Its hard to believe, but it seems that food blogs are getting even more popular each year. We see a lot of them here at PBS Food, so we wanted to share some of the best blogs you may not have discovered yet. Don’t see your favorite? Check our 2012 and 2011 lists and let us know in the comments.
Source: Kitchen Confidante
Kitchen Confidante is authored by Liren Baker, mother of two based in the Bay Area. Her blog focuses on the recipes and food stories centered around her family and friends and the importance food plays in them. She also explores the wonderful artisan food scene that the Bay Area offers.
Source: Baking Bites
Nicole Weston, a Los Angeles-based pastry chef, food writer and recipe developer, is the creator of Baking Bites. We love that in addition to her great recipes and photos, the site features “How To’s and Tips” and “Tools and Gadgets” sections. Too many food blogs offer just a recipe, Baking Bites helps you learn how to bake and give you extra confidence in the kitchen.
For the Love of the South
Source: For the Love of the South
2013 has been a great year for Southern cooking — from John Besh to Sean Brock to A Chef’s Life. For the Love of the South is one of our favorite blogs about Southern food. Written by Amber Wilson, the site presents simple recipes and beautiful photos that truly capture the essence of the best ingredients that Southern cooking offers.
She’s Got Flavor
Source: She’s Got Flavor
Utokia Langley authors She’s Got Flavor, which provides a wide range of delicious dishes that are designed to satisfy any family. While many food blogs present recipes that seem unattainable to a busy family, we always feel She’s Got Flavor offers real dishes that can inspire event the busiest families to cook real meals.
Green Kitchen Stories
Source: Green Kitchen Stories
Green Kitchen Stories is a gorgeous blog written by David Grenkiel and Luise Vinduhl. The blog offers some of the most interesting and exciting vegetarian recipes we’ve seen. While vegetarians would obviously love the site, we highly reommend the site to anyone who wants to add more plant-based meals in to their diet. Or quite frankly, anyone who just wants to drool over beautiful food images.
Source: Joe Pastry
Unlike many food blogs, the focus of Joe Pastry is not photography. Instead, the site focuses on baking techniques, food history, science and nutrition.
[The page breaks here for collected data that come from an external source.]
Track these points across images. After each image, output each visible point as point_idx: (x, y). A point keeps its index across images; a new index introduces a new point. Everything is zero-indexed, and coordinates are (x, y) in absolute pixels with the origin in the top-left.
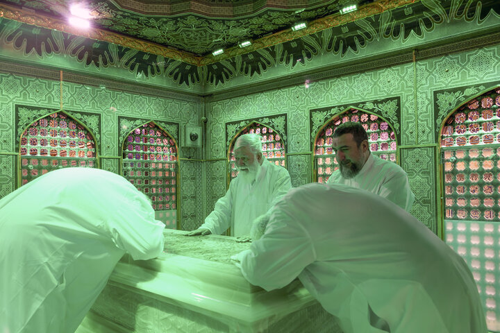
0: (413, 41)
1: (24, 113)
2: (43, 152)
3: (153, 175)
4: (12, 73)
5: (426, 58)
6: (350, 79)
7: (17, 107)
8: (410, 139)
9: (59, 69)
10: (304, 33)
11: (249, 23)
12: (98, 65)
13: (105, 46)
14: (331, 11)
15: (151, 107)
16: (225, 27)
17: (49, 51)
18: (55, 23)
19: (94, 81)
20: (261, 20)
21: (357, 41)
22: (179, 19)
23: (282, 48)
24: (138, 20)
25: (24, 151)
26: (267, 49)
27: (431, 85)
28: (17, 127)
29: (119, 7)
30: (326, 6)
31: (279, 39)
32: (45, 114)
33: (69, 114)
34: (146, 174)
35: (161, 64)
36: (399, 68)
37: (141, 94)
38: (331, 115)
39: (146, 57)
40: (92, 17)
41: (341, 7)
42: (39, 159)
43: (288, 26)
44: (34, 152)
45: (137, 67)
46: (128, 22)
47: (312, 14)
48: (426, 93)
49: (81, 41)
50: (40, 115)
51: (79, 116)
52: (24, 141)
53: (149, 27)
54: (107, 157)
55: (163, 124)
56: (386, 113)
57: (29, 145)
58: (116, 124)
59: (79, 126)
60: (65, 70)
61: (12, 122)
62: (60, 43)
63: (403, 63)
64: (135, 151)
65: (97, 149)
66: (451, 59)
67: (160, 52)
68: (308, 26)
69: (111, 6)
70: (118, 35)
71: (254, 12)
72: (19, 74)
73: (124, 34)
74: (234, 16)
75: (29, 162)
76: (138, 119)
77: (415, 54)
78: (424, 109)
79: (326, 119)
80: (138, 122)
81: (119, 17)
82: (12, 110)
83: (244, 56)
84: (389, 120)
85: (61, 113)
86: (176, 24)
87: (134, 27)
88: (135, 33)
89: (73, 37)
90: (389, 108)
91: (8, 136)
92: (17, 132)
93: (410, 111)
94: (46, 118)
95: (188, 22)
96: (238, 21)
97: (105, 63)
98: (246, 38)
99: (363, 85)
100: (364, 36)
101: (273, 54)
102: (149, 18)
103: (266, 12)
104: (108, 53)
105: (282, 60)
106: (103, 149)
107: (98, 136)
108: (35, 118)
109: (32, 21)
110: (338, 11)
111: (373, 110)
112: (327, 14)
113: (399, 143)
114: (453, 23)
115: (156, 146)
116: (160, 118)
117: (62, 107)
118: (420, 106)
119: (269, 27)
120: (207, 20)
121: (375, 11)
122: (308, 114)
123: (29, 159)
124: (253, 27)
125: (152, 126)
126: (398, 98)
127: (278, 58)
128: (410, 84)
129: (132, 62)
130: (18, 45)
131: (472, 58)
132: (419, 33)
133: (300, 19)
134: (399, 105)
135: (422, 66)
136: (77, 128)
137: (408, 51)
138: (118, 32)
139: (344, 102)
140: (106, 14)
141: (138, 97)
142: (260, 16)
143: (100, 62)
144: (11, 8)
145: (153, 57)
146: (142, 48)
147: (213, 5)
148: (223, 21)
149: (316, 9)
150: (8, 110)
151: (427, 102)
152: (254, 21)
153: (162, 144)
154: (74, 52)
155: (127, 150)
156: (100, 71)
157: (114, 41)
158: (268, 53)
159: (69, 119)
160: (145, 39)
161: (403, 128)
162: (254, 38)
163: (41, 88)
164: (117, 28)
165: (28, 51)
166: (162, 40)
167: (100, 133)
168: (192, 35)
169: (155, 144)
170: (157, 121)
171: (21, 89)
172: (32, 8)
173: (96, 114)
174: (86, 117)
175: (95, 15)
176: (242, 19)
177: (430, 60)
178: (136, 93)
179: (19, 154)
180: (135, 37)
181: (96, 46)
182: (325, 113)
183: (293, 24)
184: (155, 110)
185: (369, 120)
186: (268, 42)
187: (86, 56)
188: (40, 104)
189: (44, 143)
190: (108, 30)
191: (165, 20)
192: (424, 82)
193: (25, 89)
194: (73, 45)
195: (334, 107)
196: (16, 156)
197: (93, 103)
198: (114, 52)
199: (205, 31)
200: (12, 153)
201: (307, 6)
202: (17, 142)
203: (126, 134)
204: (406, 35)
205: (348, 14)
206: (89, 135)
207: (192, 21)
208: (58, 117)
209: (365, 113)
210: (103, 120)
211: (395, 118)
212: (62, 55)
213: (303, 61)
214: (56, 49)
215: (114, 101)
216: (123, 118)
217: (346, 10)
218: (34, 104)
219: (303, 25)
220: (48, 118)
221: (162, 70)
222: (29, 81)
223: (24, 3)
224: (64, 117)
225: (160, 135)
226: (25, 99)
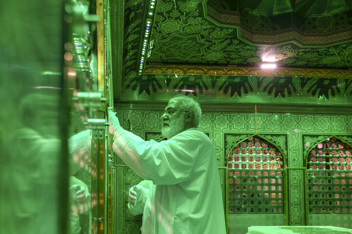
1: (230, 139)
3: (336, 182)
4: (222, 112)
7: (226, 135)
9: (253, 104)
12: (284, 96)
13: (289, 80)
15: (333, 124)
17: (246, 92)
18: (250, 71)
19: (279, 109)
24: (318, 52)
25: (230, 166)
28: (225, 149)
29: (300, 46)
32: (244, 138)
33: (262, 137)
34: (329, 181)
35: (341, 85)
37: (322, 114)
39: (326, 83)
42: (240, 171)
45: (318, 92)
49: (271, 79)
50: (241, 140)
51: (269, 137)
52: (230, 159)
53: (329, 56)
54: (293, 168)
55: (345, 138)
57: (233, 161)
58: (300, 141)
59: (270, 146)
60: (258, 105)
61: (222, 146)
62: (254, 84)
64: (318, 162)
65: (285, 162)
67: (340, 75)
69: (294, 47)
70: (300, 69)
72: (226, 112)
73: (305, 67)
75: (234, 174)
76: (320, 135)
80: (320, 138)
81: (300, 54)
82: (222, 138)
85: (256, 137)
87: (314, 59)
88: (315, 64)
89: (264, 78)
91: (220, 156)
92: (225, 153)
94: (245, 141)
97: (290, 93)
102: (329, 48)
104: (292, 85)
106: (290, 161)
107: (285, 152)
108: (238, 142)
109: (235, 73)
115: (338, 158)
116: (342, 133)
117: (257, 132)
123: (233, 171)
125: (336, 140)
129: (314, 88)
130: (226, 92)
136: (268, 147)
138: (300, 67)
141: (320, 118)
143: (286, 93)
144: (221, 67)
145: (334, 81)
146: (322, 75)
150: (219, 138)
153: (345, 155)
154: (264, 90)
155: (311, 162)
156: (285, 101)
157: (296, 74)
159: (262, 141)
160: (325, 67)
163: (241, 120)
164: (299, 63)
165: (232, 95)
166: (342, 65)
167: (287, 149)
169: (338, 155)
170: (338, 136)
171: (228, 122)
172: (235, 64)
173: (283, 135)
174: (275, 137)
175: (281, 57)
178: (318, 114)
179: (227, 168)
180: (316, 67)
181: (282, 81)
184: (336, 126)
187: (274, 91)
188: (241, 132)
189: (243, 159)
190: (291, 66)
191: (344, 45)
193: (230, 122)
194: (264, 84)
196: (225, 169)
197: (281, 126)
198: (297, 83)
200: (222, 167)
202: (226, 160)
203: (310, 148)
206: (277, 151)
208: (254, 139)
210: (289, 139)
212: (256, 94)
214: (252, 90)
215: (298, 123)
216: (307, 135)
218: (237, 132)
220: (247, 141)
221: (342, 91)
222: (233, 116)
223: (230, 61)
224: (258, 139)
225: (342, 147)
226: (231, 129)
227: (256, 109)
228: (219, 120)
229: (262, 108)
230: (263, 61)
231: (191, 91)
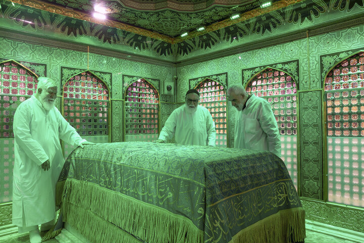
0: (307, 24)
1: (65, 72)
2: (77, 96)
3: (144, 111)
4: (59, 47)
5: (315, 35)
6: (267, 49)
7: (62, 68)
8: (305, 86)
9: (87, 45)
10: (238, 21)
11: (203, 15)
12: (110, 43)
13: (115, 30)
14: (255, 7)
15: (143, 69)
16: (189, 18)
17: (81, 34)
18: (85, 16)
19: (107, 52)
20: (211, 13)
21: (271, 26)
22: (160, 13)
23: (224, 31)
24: (135, 13)
25: (66, 95)
26: (215, 32)
27: (318, 52)
28: (62, 80)
29: (123, 5)
30: (252, 4)
31: (223, 25)
32: (78, 72)
33: (93, 73)
34: (140, 111)
35: (149, 42)
36: (298, 42)
37: (136, 61)
38: (255, 72)
39: (140, 38)
40: (107, 12)
41: (261, 3)
42: (75, 101)
43: (228, 17)
44: (71, 95)
45: (134, 44)
46: (129, 15)
47: (243, 8)
48: (315, 57)
49: (101, 28)
50: (75, 73)
51: (98, 74)
52: (66, 89)
53: (142, 18)
54: (115, 99)
55: (150, 80)
56: (290, 70)
57: (68, 91)
58: (121, 79)
59: (99, 81)
60: (90, 46)
61: (59, 77)
62: (88, 29)
63: (300, 39)
64: (132, 96)
65: (109, 94)
66: (331, 35)
67: (148, 35)
68: (241, 16)
69: (119, 5)
70: (122, 24)
71: (206, 8)
72: (63, 48)
73: (127, 23)
74: (194, 10)
75: (68, 102)
76: (135, 77)
77: (308, 33)
78: (314, 67)
79: (252, 75)
80: (134, 79)
81: (123, 12)
82: (59, 70)
83: (201, 37)
84: (292, 74)
85: (88, 72)
86: (158, 16)
87: (132, 19)
88: (133, 23)
89: (96, 25)
90: (292, 67)
92: (61, 83)
93: (305, 69)
95: (165, 15)
96: (196, 13)
97: (115, 41)
98: (202, 25)
99: (275, 53)
100: (276, 22)
101: (219, 35)
102: (142, 12)
103: (214, 8)
104: (117, 35)
105: (224, 39)
106: (113, 95)
107: (110, 87)
108: (72, 75)
109: (72, 15)
110: (259, 6)
111: (281, 69)
112: (252, 9)
113: (298, 88)
114: (332, 12)
115: (145, 94)
116: (148, 77)
117: (88, 69)
118: (311, 65)
119: (216, 18)
120: (177, 14)
121: (282, 6)
122: (241, 72)
123: (68, 100)
124: (206, 18)
125: (145, 81)
126: (298, 61)
127: (222, 37)
128: (305, 51)
129: (131, 41)
130: (63, 30)
131: (344, 34)
132: (310, 19)
133: (235, 12)
134: (298, 65)
135: (312, 40)
136: (97, 82)
137: (303, 31)
138: (123, 22)
139: (263, 64)
140: (116, 11)
141: (135, 63)
142: (210, 10)
143: (112, 41)
144: (59, 7)
145: (144, 38)
146: (137, 32)
147: (181, 4)
148: (188, 14)
149: (245, 5)
150: (56, 70)
151: (316, 62)
152: (207, 14)
153: (149, 93)
154: (96, 35)
155: (128, 96)
156: (111, 46)
157: (120, 27)
158: (215, 34)
159: (93, 76)
160: (139, 26)
161: (301, 79)
162: (207, 25)
163: (76, 57)
164: (122, 19)
165: (69, 34)
166: (150, 27)
167: (111, 84)
168: (168, 23)
169: (145, 92)
170: (146, 78)
171: (64, 57)
172: (72, 8)
173: (109, 73)
174: (103, 74)
175: (109, 11)
176: (199, 12)
177: (317, 36)
178: (134, 61)
179: (63, 96)
180: (133, 25)
181: (109, 31)
182: (251, 71)
183: (231, 15)
184: (145, 71)
185: (279, 75)
186: (215, 27)
187: (103, 37)
188: (75, 67)
189: (77, 90)
190: (117, 21)
191: (152, 13)
192: (314, 50)
193: (67, 57)
194: (96, 30)
195: (257, 67)
196: (61, 97)
197: (107, 66)
198: (120, 34)
199: (177, 21)
201: (240, 4)
202: (62, 90)
203: (128, 85)
204: (302, 21)
205: (265, 8)
206: (105, 86)
207: (168, 14)
208: (86, 74)
209: (277, 71)
210: (113, 77)
211: (296, 73)
212: (89, 37)
213: (237, 39)
214: (86, 33)
215: (120, 65)
216: (126, 76)
217: (264, 5)
218: (72, 66)
219: (237, 16)
220: (80, 75)
221: (149, 46)
222: (69, 52)
223: (67, 4)
224: (89, 74)
225: (148, 87)
226: (66, 63)
227: (88, 50)
228: (56, 53)
229: (93, 50)
230: (95, 10)
231: (30, 22)
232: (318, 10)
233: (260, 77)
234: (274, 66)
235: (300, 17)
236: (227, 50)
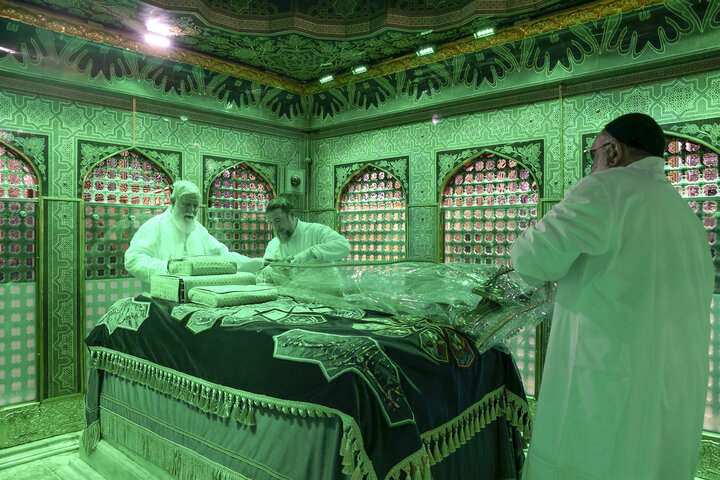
0: (560, 73)
1: (88, 150)
2: (111, 198)
3: (245, 228)
4: (74, 101)
5: (574, 95)
6: (486, 117)
7: (81, 142)
8: (554, 191)
9: (131, 97)
10: (432, 59)
11: (364, 45)
12: (179, 93)
13: (188, 69)
14: (464, 34)
15: (244, 144)
16: (336, 49)
17: (119, 74)
18: (127, 40)
19: (172, 111)
20: (379, 43)
21: (494, 71)
22: (279, 39)
23: (404, 76)
24: (229, 38)
25: (88, 199)
26: (386, 77)
27: (579, 127)
28: (80, 167)
29: (206, 23)
30: (458, 29)
31: (402, 66)
32: (113, 151)
33: (143, 152)
34: (237, 226)
35: (256, 91)
36: (543, 105)
37: (231, 128)
38: (462, 160)
39: (238, 84)
40: (173, 34)
41: (476, 29)
42: (106, 207)
43: (413, 50)
44: (99, 198)
45: (227, 95)
46: (217, 40)
47: (442, 36)
48: (574, 137)
49: (159, 63)
50: (108, 153)
51: (155, 154)
52: (88, 185)
53: (242, 47)
55: (258, 166)
56: (527, 159)
57: (94, 189)
58: (200, 165)
59: (155, 167)
60: (139, 99)
61: (74, 161)
62: (133, 66)
63: (547, 100)
64: (223, 198)
66: (603, 97)
67: (255, 77)
68: (436, 51)
69: (197, 22)
70: (204, 56)
71: (371, 32)
72: (82, 102)
73: (213, 55)
74: (346, 36)
75: (93, 211)
76: (228, 159)
77: (562, 89)
78: (571, 156)
79: (456, 164)
80: (227, 163)
82: (74, 147)
83: (359, 85)
84: (530, 167)
85: (133, 151)
86: (275, 44)
87: (224, 47)
88: (225, 54)
89: (150, 58)
90: (531, 153)
91: (68, 178)
92: (79, 174)
93: (555, 157)
94: (115, 156)
95: (290, 42)
96: (351, 42)
97: (188, 90)
98: (361, 63)
99: (500, 125)
100: (503, 66)
101: (393, 82)
102: (243, 37)
103: (385, 33)
104: (192, 78)
105: (404, 90)
108: (102, 157)
109: (100, 38)
110: (472, 35)
111: (511, 155)
112: (459, 38)
113: (541, 196)
114: (605, 55)
115: (249, 193)
116: (254, 159)
117: (135, 144)
118: (566, 151)
119: (389, 51)
120: (313, 40)
121: (516, 37)
122: (434, 158)
123: (93, 207)
124: (370, 50)
125: (245, 168)
126: (542, 142)
127: (400, 87)
128: (555, 125)
129: (221, 89)
130: (82, 67)
131: (626, 97)
132: (567, 64)
133: (425, 43)
134: (542, 149)
135: (570, 104)
136: (153, 169)
137: (554, 85)
138: (204, 53)
139: (478, 143)
140: (190, 31)
141: (229, 133)
142: (378, 37)
143: (182, 89)
144: (74, 22)
145: (247, 84)
146: (233, 72)
147: (321, 23)
148: (334, 42)
149: (446, 31)
150: (69, 146)
151: (574, 147)
152: (372, 43)
153: (256, 190)
154: (150, 76)
155: (214, 197)
156: (180, 100)
157: (199, 63)
158: (387, 81)
159: (142, 157)
160: (238, 61)
161: (547, 177)
162: (370, 63)
163: (109, 120)
164: (204, 47)
165: (94, 74)
166: (258, 63)
167: (180, 175)
168: (295, 58)
169: (248, 190)
170: (250, 162)
171: (85, 120)
172: (100, 23)
173: (176, 153)
174: (163, 155)
175: (177, 32)
176: (356, 40)
177: (579, 97)
178: (226, 127)
179: (82, 200)
180: (226, 59)
181: (178, 68)
182: (455, 157)
183: (417, 48)
184: (248, 148)
185: (507, 166)
186: (387, 69)
187: (164, 81)
188: (107, 140)
189: (112, 187)
190: (192, 49)
191: (262, 39)
192: (571, 123)
193: (89, 121)
194: (149, 68)
195: (465, 150)
196: (78, 202)
197: (173, 139)
198: (200, 76)
199: (311, 53)
200: (73, 199)
201: (434, 28)
202: (79, 186)
203: (213, 176)
204: (552, 67)
205: (483, 39)
206: (167, 178)
207: (295, 41)
208: (130, 155)
209: (502, 158)
210: (184, 159)
211: (538, 165)
212: (136, 79)
213: (429, 93)
214: (129, 72)
215: (198, 137)
216: (209, 157)
217: (481, 34)
218: (101, 139)
219: (429, 50)
220: (118, 157)
221: (257, 99)
222: (95, 111)
223: (91, 15)
224: (137, 155)
225: (254, 178)
226: (89, 133)
227: (134, 106)
228: (68, 114)
229: (145, 106)
230: (149, 28)
231: (12, 52)
232: (581, 49)
233: (471, 169)
234: (498, 149)
235: (547, 58)
236: (408, 112)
If you are a “baking nerd” like Joe, you’ll be able to spend hours pouring through his library of posts.
What Katie Ate
Source: What Katie Ate
Katie Quinn Davies is the author of the blog (and now a book) What Katie Ate. Based in Sydney, Australia, she posts interesting recipes accompanied by beautiful photos. But what really sets this blog apart are the images she shares from her travels across Europe and the world. Good luck resisting checking on airfare after perusing Katie’s photos from the Italian Amalfi Coast.
The Forest Feast
Source: The Forest Feast
Erin Gleeson was a professional food photographer in New York for many years, working with top chefs, restaurants and publications. But in 2011, she moved with her husband to a cabin in the woods in Northern California. Her blog celebrates cooking healthy and locally-sources recipes that will inspire you to learn how to eat more sustainably. And, as you would expect, her photos are spectacular.
The Roaming Kitchen
Source: The Roaming Kitchen
The Roaming Kitchen is written by Cristina Sciarra, a writer and cook in New York. She combines her kitchen skills (she studied at Le Cordon Bleu and the Institute of Culinary Education) and writing talent (MFA in Fiction Writing) to post recipes, essays and photos. Her words are as delicious as her photos — so beware, reading one post might turn into a full afternoon before you know it.
How Sweet It Is
Source: How Sweet It Is
Jessica Hunt is a the author of How Sweet it Is, though the blog offers a wide range of recipes, not just sweets. We enjoy Jessica’s blog because her passion for cooking always shine through in her posts. She’s also a huge James Taylor fan (hence, the blog name) which we can totally stand behind.